Он обнимал его, как живое существо, – притом уже представляя, как скоро придут за ним, начнут грубо отрывать, чтобы вывести из храма, а он будет цепляться за углы в последней и тщетной попытке избежать наказания.
– Господи святый Боже! – повторял он, приникая к престолу и беспрестанно крестясь. – Прости меня. И вы простите меня, Бога ради, сделал я дело непотребное. Простите меня, замарался я грехом убийства. Простите, Бога ради, гореть мне веками в геенне огненной…
Он сам не знал, к кому обращается: то ли к прихожанам, сновавшим в двери и обратно, то ли к фигурам и ликам, что жалостливо смотрели на него со стен.
Впрочем, выходили из храма мало. Наоборот, в самом скором времени сюда повалила целая толпа, все более густея и волнуясь: все те, кто, будучи заинтригован криками Исаака Ангела, устремился за беглецом от самого Филадельфия и наконец-то настиг в святой Софии.
– Вот он, вот он! На амвоне стоит!
– Кается!
– А что ж не каяться, если он Стефану Айохристофориту башку снес!

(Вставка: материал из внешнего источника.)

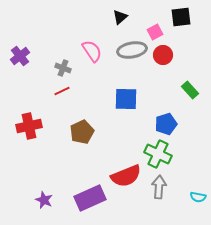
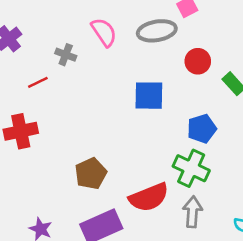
red circle: (163, 55) -> (198, 61), moved
red line: (62, 91) -> (38, 82), moved
brown pentagon: (82, 132) -> (91, 174), moved

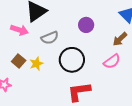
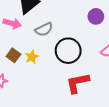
purple circle: (86, 25) -> (96, 16), moved

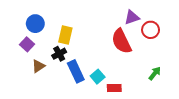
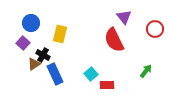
purple triangle: (132, 17) -> (124, 17), turned -49
red circle: (151, 30) -> (155, 29), moved
black cross: (59, 54) -> (43, 55), moved, turned -32
blue rectangle: (76, 71) -> (55, 74), moved

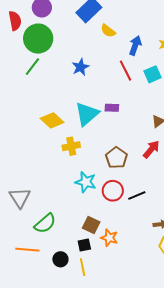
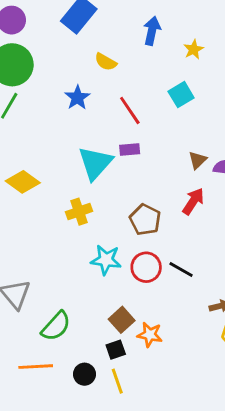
yellow semicircle: (108, 31) -> (106, 62), moved
blue arrow: (135, 45) -> (152, 31), moved
red line: (126, 71) -> (130, 110), moved
yellow diamond: (52, 120) -> (23, 182), moved
black line: (137, 195) -> (181, 270), turned 60
brown square: (91, 225) -> (122, 320), turned 30

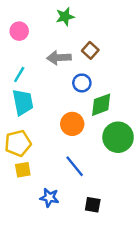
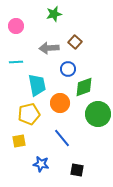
cyan line: (19, 75) -> (16, 62), turned 56
cyan trapezoid: (23, 102) -> (37, 85), moved
yellow pentagon: (18, 143) -> (29, 114), moved

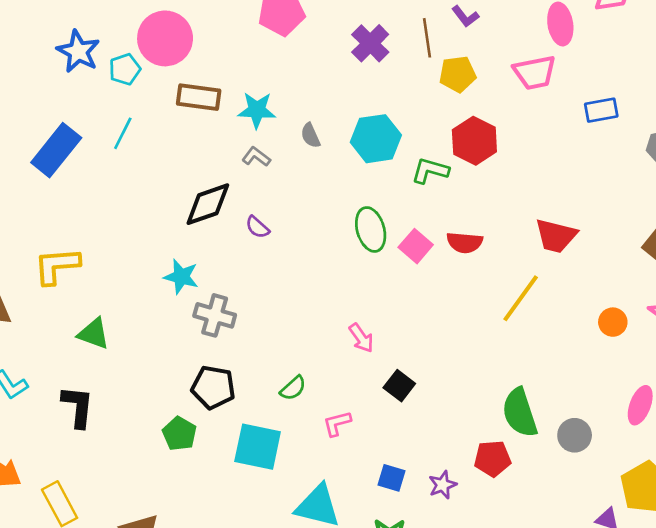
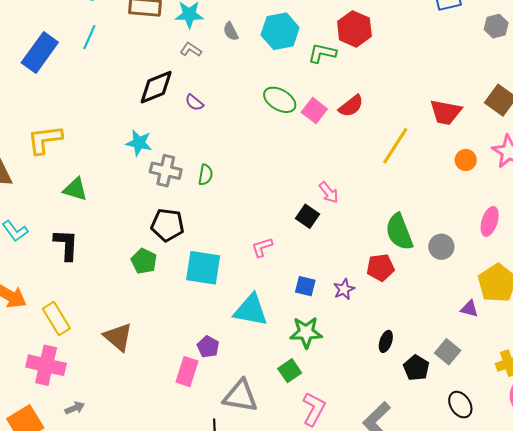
green ellipse: (371, 229) -> (280, 100), turned -40
red trapezoid: (556, 236) -> (446, 112), moved
red semicircle: (465, 243) -> (351, 106), turned -40
pink arrow: (361, 338) -> (329, 192), moved
green semicircle: (293, 388) -> (205, 175), moved, turned -35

– Стефану Айохристофориту?!
– За что?
– А то ты не знаешь за что!
– Поделом твоему Айохристофориту!
– Ну, Андроник ему покажет!
– Думал небось, у него потом новые глаза вырастут.
– Э! Глаза! Бери выше!
– Где? Где?
– Да вон он… ты сам, что ли, ослеп?
– Скоро, скоро!..
– Солнце сесть не успеет…
– Может, и успеет, Андроника-то нет.
– А где ж он?
– Как это нет, во дворце он.
– Во дворце, да.
– Уже небось сюда послали.
– Скоро явятся, ироды!
– Нет, он утром в Милудий отплыл.
– В Милудий?
– В Милудий.
– Его бы самого медведям кинуть…
– Ты что сказал, христопродавец! Изменник, ты про кого это сказал?! Стража!
– Да не ори ты, баран!
– Ты меня не трожь! Стра… ух! Ты что делаешь?!
– Да то, что не ори!
– Уж этот-то выдумает…
– Да уж не без того… ломтями небось нарежет.
– Это просто…
– Да уж небось изощрится…
– Должно, в быке сожжет.
– А может, и правда… а что не сжечь, бык на то и есть.
– Дело хорошее. В запрошлом году этого жгли, как его…
У дверей опять что-то заволновалось – к амвону протискивался Иоанн Дука, дядя Исаака по отцу, а за ним и Никон, его сын, годами чуть моложе Исаака.